ACTIVITY:
Only the lines below starting at the one containing "left ear: (135, 106)" and ending at the one containing "right eye: (245, 97)" belong in the answer, each copied exactly.

==========

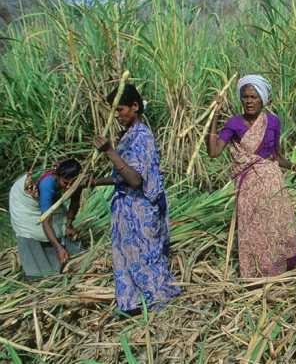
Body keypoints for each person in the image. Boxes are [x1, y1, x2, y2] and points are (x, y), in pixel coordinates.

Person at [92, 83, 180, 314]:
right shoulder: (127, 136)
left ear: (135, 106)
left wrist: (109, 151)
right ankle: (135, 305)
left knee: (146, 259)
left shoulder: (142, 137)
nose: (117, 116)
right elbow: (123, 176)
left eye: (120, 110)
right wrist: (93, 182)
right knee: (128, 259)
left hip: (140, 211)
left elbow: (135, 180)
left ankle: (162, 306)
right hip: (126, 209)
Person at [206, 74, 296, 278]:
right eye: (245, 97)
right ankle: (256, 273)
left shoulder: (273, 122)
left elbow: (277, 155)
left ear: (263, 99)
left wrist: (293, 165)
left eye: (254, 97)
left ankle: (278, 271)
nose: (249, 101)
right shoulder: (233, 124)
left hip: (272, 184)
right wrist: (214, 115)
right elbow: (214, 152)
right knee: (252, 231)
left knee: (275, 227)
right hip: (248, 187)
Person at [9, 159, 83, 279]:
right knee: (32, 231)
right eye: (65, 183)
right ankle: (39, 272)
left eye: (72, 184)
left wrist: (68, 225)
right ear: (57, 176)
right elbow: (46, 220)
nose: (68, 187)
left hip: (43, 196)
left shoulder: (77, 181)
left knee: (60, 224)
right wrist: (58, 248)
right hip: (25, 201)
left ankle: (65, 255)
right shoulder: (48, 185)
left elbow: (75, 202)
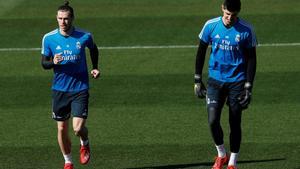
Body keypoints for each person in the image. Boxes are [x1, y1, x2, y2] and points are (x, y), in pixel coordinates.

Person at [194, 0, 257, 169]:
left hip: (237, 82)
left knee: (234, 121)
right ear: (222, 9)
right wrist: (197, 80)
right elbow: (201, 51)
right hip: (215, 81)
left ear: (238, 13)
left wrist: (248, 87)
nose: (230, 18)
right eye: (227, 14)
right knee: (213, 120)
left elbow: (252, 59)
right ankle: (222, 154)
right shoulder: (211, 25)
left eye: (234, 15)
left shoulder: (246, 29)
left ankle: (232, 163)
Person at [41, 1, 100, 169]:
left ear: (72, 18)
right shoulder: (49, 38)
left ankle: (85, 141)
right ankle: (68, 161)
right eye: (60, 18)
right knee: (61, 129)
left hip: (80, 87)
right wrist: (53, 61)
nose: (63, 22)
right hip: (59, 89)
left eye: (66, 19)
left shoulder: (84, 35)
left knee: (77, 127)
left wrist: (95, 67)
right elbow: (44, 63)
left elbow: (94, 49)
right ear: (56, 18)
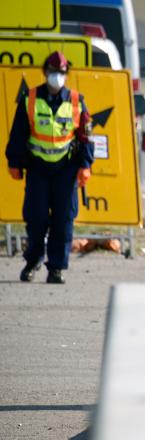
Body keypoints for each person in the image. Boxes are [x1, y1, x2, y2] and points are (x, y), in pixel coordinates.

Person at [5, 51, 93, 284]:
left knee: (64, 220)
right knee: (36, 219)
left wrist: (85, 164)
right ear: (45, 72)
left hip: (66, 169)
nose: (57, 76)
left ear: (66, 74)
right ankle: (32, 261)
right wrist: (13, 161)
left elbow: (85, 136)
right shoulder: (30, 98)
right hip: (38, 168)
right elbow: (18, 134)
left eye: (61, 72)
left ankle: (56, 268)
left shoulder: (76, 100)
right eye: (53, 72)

==========

ANSWER BOX:
left ear: (135, 106)
left wrist: (109, 151)
right ankle: (135, 305)
left knee: (146, 259)
left shoulder: (142, 137)
nose: (117, 116)
right elbow: (123, 176)
left eye: (120, 110)
right wrist: (93, 182)
right knee: (128, 259)
left hip: (140, 211)
left elbow: (135, 180)
left ankle: (162, 306)
right hip: (126, 209)
Person at [206, 74, 296, 278]:
right eye: (245, 97)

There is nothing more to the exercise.